Yu Zhizhi, Jin Di, Wei Jianguo, Li Yawen, Liu Ziyang, Shang Yue, Han Jiawei, Wu Lingfei
IEEE Trans Neural Netw Learn Syst. 2024 Oct;35(10):14699-14711. doi: 10.1109/TNNLS.2023.3281354. Epub 2024 Oct 7.
Graph neural networks (GNNs) have gained great prevalence in tackling various analytical tasks on graph-structured data (i.e., networks). Typical GNNs and their variants adopt a message-passing principle that obtains network representations by the attribute propagates along network topology, which however ignores the rich textual semantics (e.g., local word-sequence) that exist in numerous real-world networks. Existing methods for text-rich networks integrate textual semantics by mainly using internal information such as topics or phrases/words, which often suffer from an inability to comprehensively mine the textual semantics, limiting the reciprocal guidance between network structure and textual semantics. To address these problems, we present a novel text-rich GNN with external knowledge (TeKo), in order to make full use of both structural and textual information within text-rich networks. Specifically, we first present a flexible heterogeneous semantic network that integrates high-quality entities as well as interactions among documents and entities. We then introduce two types of external knowledge, that is, structured triplets and unstructured entity descriptions, to gain a deeper insight into textual semantics. Furthermore, we devise a reciprocal convolutional mechanism for the constructed heterogeneous semantic network, enabling network structure and textual semantics to collaboratively enhance each other and learn high-level network representations. Extensive experiments illustrate that TeKo achieves state-of-the-art performance on a variety of text-rich networks as well as a large-scale e-commerce searching dataset.

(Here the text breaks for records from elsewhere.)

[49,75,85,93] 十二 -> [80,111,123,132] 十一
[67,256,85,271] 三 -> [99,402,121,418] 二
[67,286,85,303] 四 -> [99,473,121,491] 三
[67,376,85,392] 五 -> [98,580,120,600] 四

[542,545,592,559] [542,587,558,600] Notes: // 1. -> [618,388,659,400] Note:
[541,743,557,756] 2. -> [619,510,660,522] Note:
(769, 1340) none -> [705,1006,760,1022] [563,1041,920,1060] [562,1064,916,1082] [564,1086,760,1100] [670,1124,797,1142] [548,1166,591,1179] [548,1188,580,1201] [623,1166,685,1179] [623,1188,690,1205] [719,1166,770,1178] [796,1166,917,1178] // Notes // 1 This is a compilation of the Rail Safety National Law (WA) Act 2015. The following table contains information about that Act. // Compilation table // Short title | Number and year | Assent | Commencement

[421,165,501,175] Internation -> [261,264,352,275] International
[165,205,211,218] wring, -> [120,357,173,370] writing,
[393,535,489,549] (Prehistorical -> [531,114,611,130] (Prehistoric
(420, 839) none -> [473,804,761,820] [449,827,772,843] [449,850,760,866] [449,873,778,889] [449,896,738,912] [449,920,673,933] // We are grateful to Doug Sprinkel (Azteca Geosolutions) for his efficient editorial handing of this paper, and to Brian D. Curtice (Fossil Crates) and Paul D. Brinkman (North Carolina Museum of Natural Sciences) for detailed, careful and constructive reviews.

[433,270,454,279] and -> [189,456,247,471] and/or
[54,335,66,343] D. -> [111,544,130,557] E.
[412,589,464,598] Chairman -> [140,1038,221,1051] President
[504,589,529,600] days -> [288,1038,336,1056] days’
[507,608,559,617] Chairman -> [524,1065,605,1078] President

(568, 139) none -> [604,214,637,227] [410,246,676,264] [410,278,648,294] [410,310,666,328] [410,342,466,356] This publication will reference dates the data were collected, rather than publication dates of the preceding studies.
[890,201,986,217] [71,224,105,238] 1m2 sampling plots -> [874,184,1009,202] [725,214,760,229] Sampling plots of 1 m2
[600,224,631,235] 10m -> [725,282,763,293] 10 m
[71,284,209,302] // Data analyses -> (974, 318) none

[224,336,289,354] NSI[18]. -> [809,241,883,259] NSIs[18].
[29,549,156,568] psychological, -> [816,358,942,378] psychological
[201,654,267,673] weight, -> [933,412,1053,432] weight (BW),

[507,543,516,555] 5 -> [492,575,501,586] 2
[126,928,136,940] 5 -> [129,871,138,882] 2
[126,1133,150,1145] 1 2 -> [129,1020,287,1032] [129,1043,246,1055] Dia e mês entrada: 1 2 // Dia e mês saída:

图神经网络(GNN)在处理图结构数据(即网络)上的各种分析任务方面已变得非常流行。典型的GNN及其变体采用消息传递原则,通过属性沿网络拓扑传播来获得网络表示,然而这忽略了许多现实世界网络中存在的丰富文本语义(例如,局部单词序列)。现有的针对富含文本的网络的方法主要通过使用诸如主题或短语/单词等内部信息来整合文本语义,这往往无法全面挖掘文本语义,限制了网络结构与文本语义之间的相互指导。为了解决这些问题,我们提出了一种具有外部知识的新型富含文本的GNN(TeKo),以便充分利用富含文本的网络中的结构和文本信息。具体而言,我们首先提出一种灵活的异构语义网络,该网络整合了高质量实体以及文档与实体之间的交互。然后,我们引入两种类型的外部知识,即结构化三元组和非结构化实体描述,以更深入地了解文本语义。此外,我们为构建的异构语义网络设计了一种相互卷积机制,使网络结构和文本语义能够协同增强彼此并学习高级网络表示。大量实验表明,TeKo在各种富含文本的网络以及大规模电子商务搜索数据集上都取得了领先的性能。